DATA: Begin

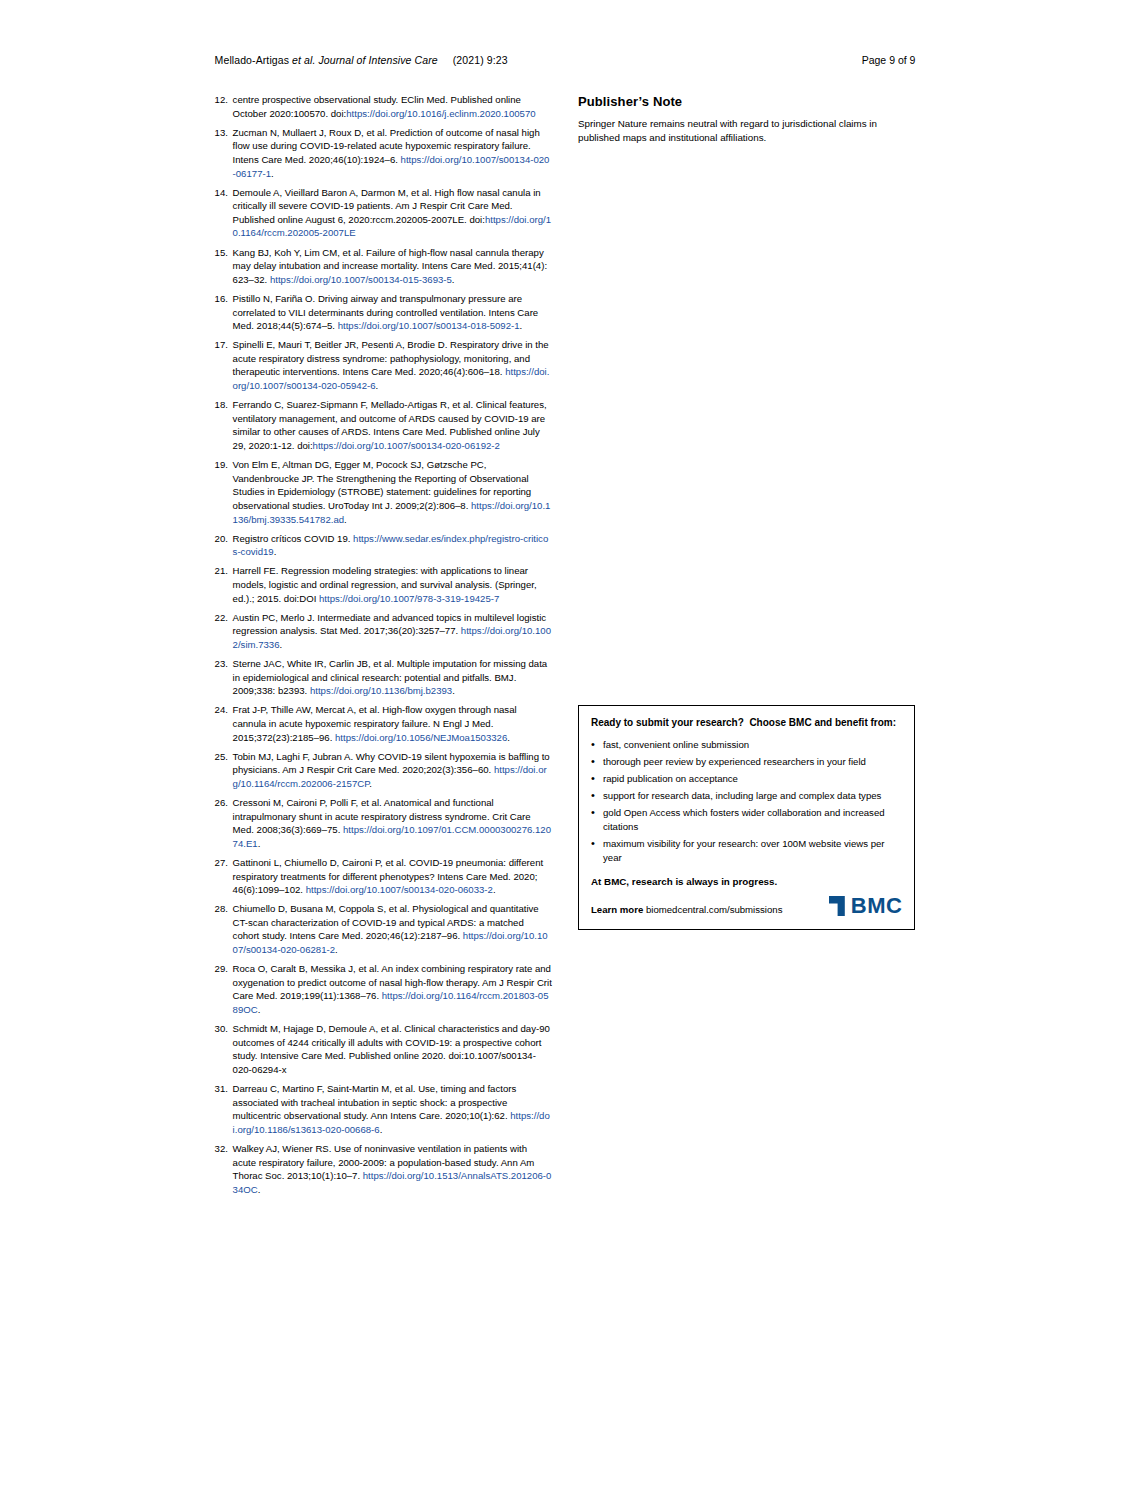Mellado-Artigas et al. Journal of Intensive Care (2021) 9:23
Page 9 of 9
centre prospective observational study. EClin Med. Published online October 2020:100570. doi:https://doi.org/10.1016/j.eclinm.2020.100570
Zucman N, Mullaert J, Roux D, et al. Prediction of outcome of nasal high flow use during COVID-19-related acute hypoxemic respiratory failure. Intens Care Med. 2020;46(10):1924–6. https://doi.org/10.1007/s00134-020-06177-1.
Demoule A, Vieillard Baron A, Darmon M, et al. High flow nasal canula in critically ill severe COVID-19 patients. Am J Respir Crit Care Med. Published online August 6, 2020:rccm.202005-2007LE. doi:https://doi.org/10.1164/rccm.202005-2007LE
Kang BJ, Koh Y, Lim CM, et al. Failure of high-flow nasal cannula therapy may delay intubation and increase mortality. Intens Care Med. 2015;41(4): 623–32. https://doi.org/10.1007/s00134-015-3693-5.
Pistillo N, Fariña O. Driving airway and transpulmonary pressure are correlated to VILI determinants during controlled ventilation. Intens Care Med. 2018;44(5):674–5. https://doi.org/10.1007/s00134-018-5092-1.
Spinelli E, Mauri T, Beitler JR, Pesenti A, Brodie D. Respiratory drive in the acute respiratory distress syndrome: pathophysiology, monitoring, and therapeutic interventions. Intens Care Med. 2020;46(4):606–18. https://doi.org/10.1007/s00134-020-05942-6.
Ferrando C, Suarez-Sipmann F, Mellado-Artigas R, et al. Clinical features, ventilatory management, and outcome of ARDS caused by COVID-19 are similar to other causes of ARDS. Intens Care Med. Published online July 29, 2020:1-12. doi:https://doi.org/10.1007/s00134-020-06192-2
Von Elm E, Altman DG, Egger M, Pocock SJ, Gøtzsche PC, Vandenbroucke JP. The Strengthening the Reporting of Observational Studies in Epidemiology (STROBE) statement: guidelines for reporting observational studies. UroToday Int J. 2009;2(2):806–8. https://doi.org/10.1136/bmj.39335.541782.ad.
Registro críticos COVID 19. https://www.sedar.es/index.php/registro-criticos-covid19.
Harrell FE. Regression modeling strategies: with applications to linear models, logistic and ordinal regression, and survival analysis. (Springer, ed.).; 2015. doi:DOI https://doi.org/10.1007/978-3-319-19425-7
Austin PC, Merlo J. Intermediate and advanced topics in multilevel logistic regression analysis. Stat Med. 2017;36(20):3257–77. https://doi.org/10.1002/sim.7336.
Sterne JAC, White IR, Carlin JB, et al. Multiple imputation for missing data in epidemiological and clinical research: potential and pitfalls. BMJ. 2009;338: b2393. https://doi.org/10.1136/bmj.b2393.
Frat J-P, Thille AW, Mercat A, et al. High-flow oxygen through nasal cannula in acute hypoxemic respiratory failure. N Engl J Med. 2015;372(23):2185–96. https://doi.org/10.1056/NEJMoa1503326.
Tobin MJ, Laghi F, Jubran A. Why COVID-19 silent hypoxemia is baffling to physicians. Am J Respir Crit Care Med. 2020;202(3):356–60. https://doi.org/10.1164/rccm.202006-2157CP.
Cressoni M, Caironi P, Polli F, et al. Anatomical and functional intrapulmonary shunt in acute respiratory distress syndrome. Crit Care Med. 2008;36(3):669–75. https://doi.org/10.1097/01.CCM.0000300276.12074.E1.
Gattinoni L, Chiumello D, Caironi P, et al. COVID-19 pneumonia: different respiratory treatments for different phenotypes? Intens Care Med. 2020; 46(6):1099–102. https://doi.org/10.1007/s00134-020-06033-2.
Chiumello D, Busana M, Coppola S, et al. Physiological and quantitative CT-scan characterization of COVID-19 and typical ARDS: a matched cohort study. Intens Care Med. 2020;46(12):2187–96. https://doi.org/10.1007/s00134-020-06281-2.
Roca O, Caralt B, Messika J, et al. An index combining respiratory rate and oxygenation to predict outcome of nasal high-flow therapy. Am J Respir Crit Care Med. 2019;199(11):1368–76. https://doi.org/10.1164/rccm.201803-0589OC.
Schmidt M, Hajage D, Demoule A, et al. Clinical characteristics and day-90 outcomes of 4244 critically ill adults with COVID-19: a prospective cohort study. Intensive Care Med. Published online 2020. doi:10.1007/s00134-020-06294-x
Darreau C, Martino F, Saint-Martin M, et al. Use, timing and factors associated with tracheal intubation in septic shock: a prospective multicentric observational study. Ann Intens Care. 2020;10(1):62. https://doi.org/10.1186/s13613-020-00668-6.
Walkey AJ, Wiener RS. Use of noninvasive ventilation in patients with acute respiratory failure, 2000-2009: a population-based study. Ann Am Thorac Soc. 2013;10(1):10–7. https://doi.org/10.1513/AnnalsATS.201206-034OC.
Publisher’s Note
Springer Nature remains neutral with regard to jurisdictional claims in published maps and institutional affiliations.
Ready to submit your research? Choose BMC and benefit from:
fast, convenient online submission
thorough peer review by experienced researchers in your field
rapid publication on acceptance
support for research data, including large and complex data types
gold Open Access which fosters wider collaboration and increased citations
maximum visibility for your research: over 100M website views per year
At BMC, research is always in progress.
Learn more biomedcentral.com/submissions
BMC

DATA: End

- [EXERCISE]: Reproduce the lines above, beginning at the line with "Roca O, Caralt" and stopping after the line with "Schmidt M, Hajage", exactly as they are.

- [SOLVED PROBLEM]:
Roca O, Caralt B, Messika J, et al. An index combining respiratory rate and oxygenation to predict outcome of nasal high-flow therapy. Am J Respir Crit Care Med. 2019;199(11):1368–76. https://doi.org/10.1164/rccm.201803-0589OC.
Schmidt M, Hajage D, Demoule A, et al. Clinical characteristics and day-90 outcomes of 4244 critically ill adults with COVID-19: a prospective cohort study. Intensive Care Med. Published online 2020. doi:10.1007/s00134-020-06294-x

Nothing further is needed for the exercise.